The US is determined to vassalise Cuba, much like what it is attempting to do to Venezuela and Panama. To Trump, this may appear the perfect moment, with Cuba’s backer Russia weakened economically and militarily.
After the Xi-Trump summit in Beijing a couple of days ago, one might have expected Trump to show some humility. But true to the saying, a leopard cannot change its spots: he has quickly returned to bullying and threatening those he sees as weaker parties. And today, it is Cuba.
While the world discusses the deals that may or may not have been struck in Beijing, Xi probably understands that agreements with Trump are fundamentally transactional and temporary. Trump wants to show American voters that he has extracted concessions from China, but once the mid-term elections are over, Washington will likely revert to imposing fresh sanctions and restrictions. Indeed, the US has just announced the indictment of four major Chinese container manufacturers and several executives for allegedly “conspiring to restrict production and fix prices during and after the COVID-era supply chain crisis.” What a joke.
Trump even brought Jensen Huang to
Beijing to encourage China to buy Nvidia chips. Yet almost immediately
afterwards, Commerce Secretary Howard Lutnick was again signalling that
Washington had no intention of fully lifting semiconductor restrictions on China.

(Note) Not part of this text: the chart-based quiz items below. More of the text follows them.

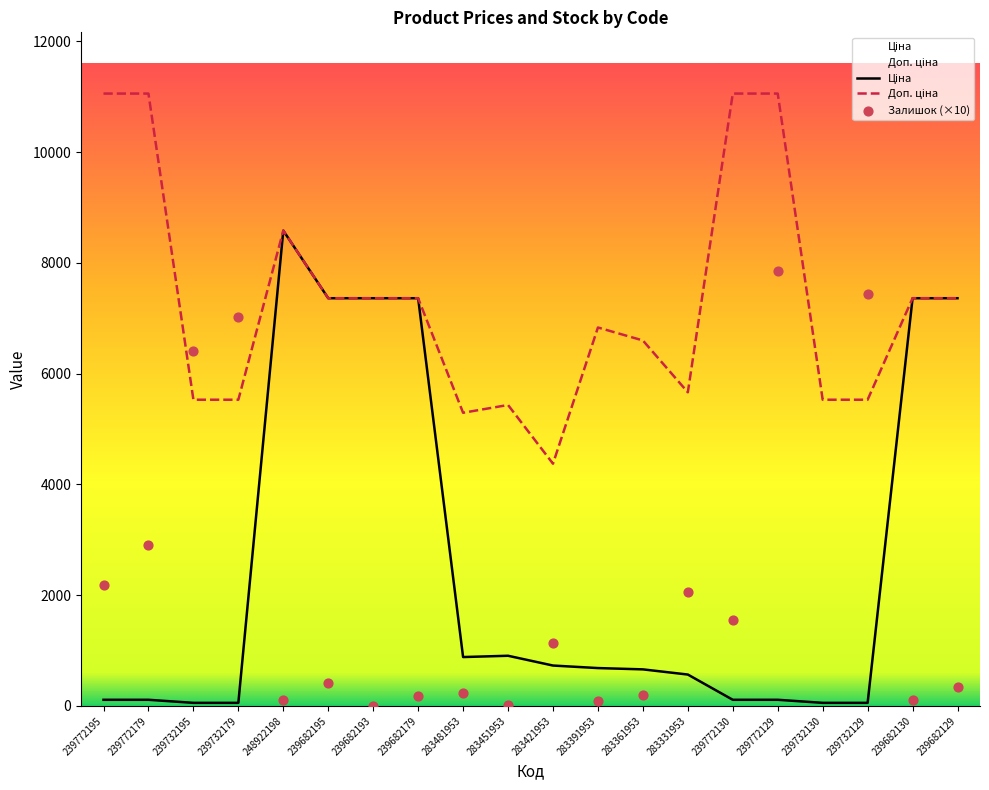

What are all the series names shown in the legend?

Ціна, Доп. ціна, Залишок (×10)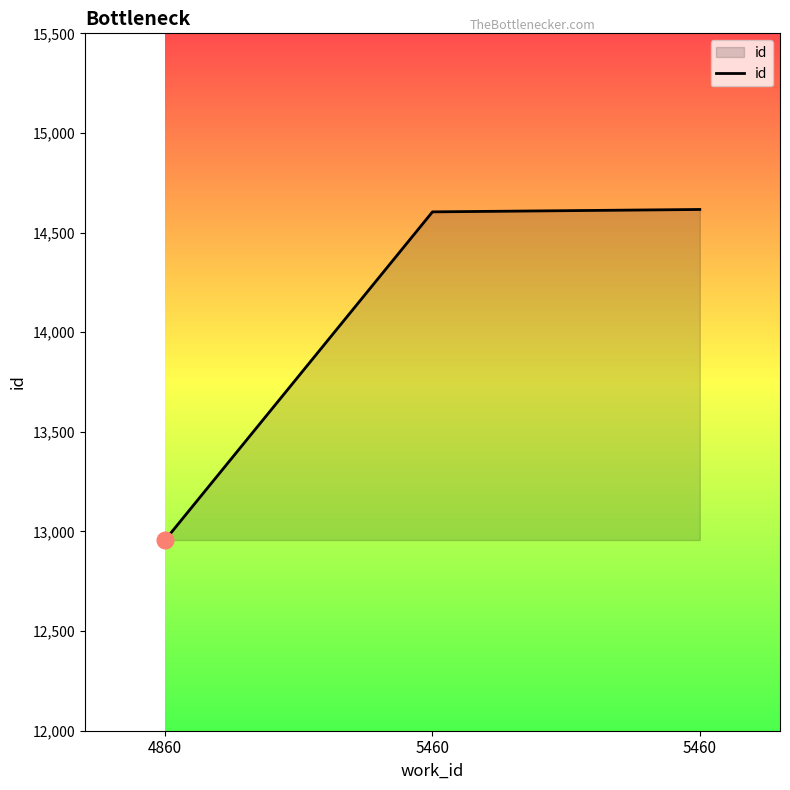

What is the change in value from 4860 to 5460?

+1647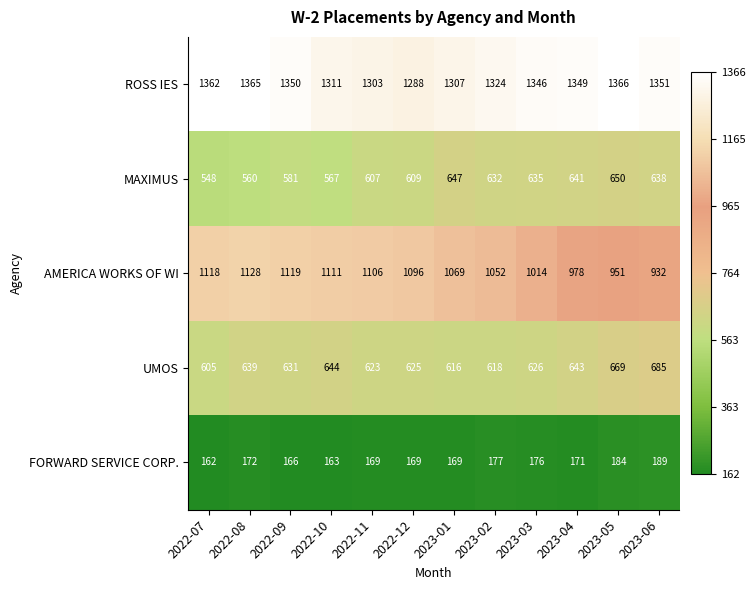

Which series has the largest range (max minus min)?

AMERICA WORKS OF WI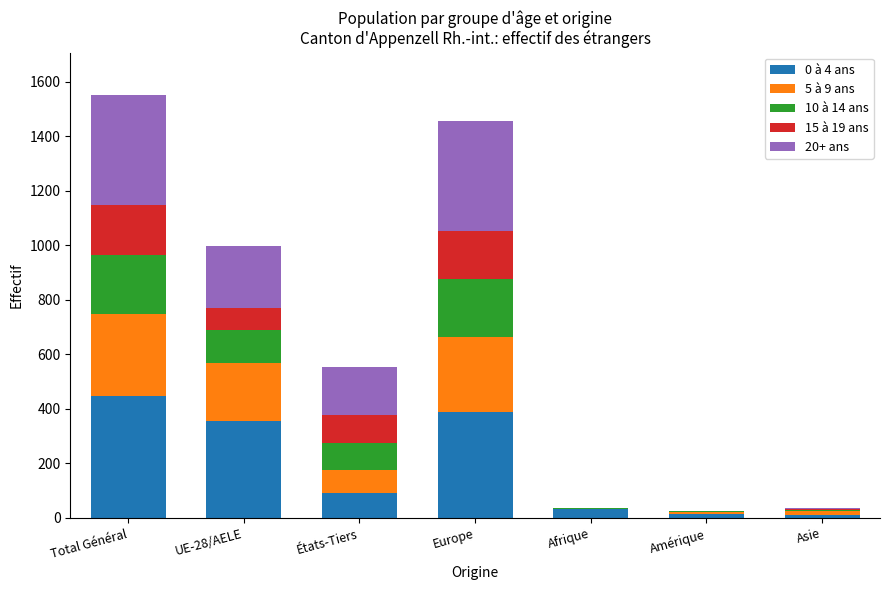

What are all the series names shown in the legend?

0 à 4 ans, 5 à 9 ans, 10 à 14 ans, 15 à 19 ans, 20+ ans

He indicated that only lower-tier or specially modified Nvidia chips might be
sold to selected Chinese firms under strict conditions. This Epstein pal still
wants to have the cake and eat it too. China does not need these chips. (One
wonders why none of Huawei’s bosses attended the state banquet.)
I suspect Xi also believes Trump is one of the greatest gifts the American people have delivered to China. Chinese netizens nicknamed him “川建国” (Chuān Jiànguó) – combining “Trump” (川普, Chuānpǔ) with “nation builder” (建国, jiànguó) – humorously suggesting that Trump’s actions have unintentionally accelerated China’s rise. And perhaps Xi sees these gestures in Beijing as only a small price to pay.
The perception that “China is an enemy” has become so deeply rooted across both sides of the American political divide that Beijing probably cannot afford another Joe Biden at this point. Trump may simply be viewed as the lesser evil.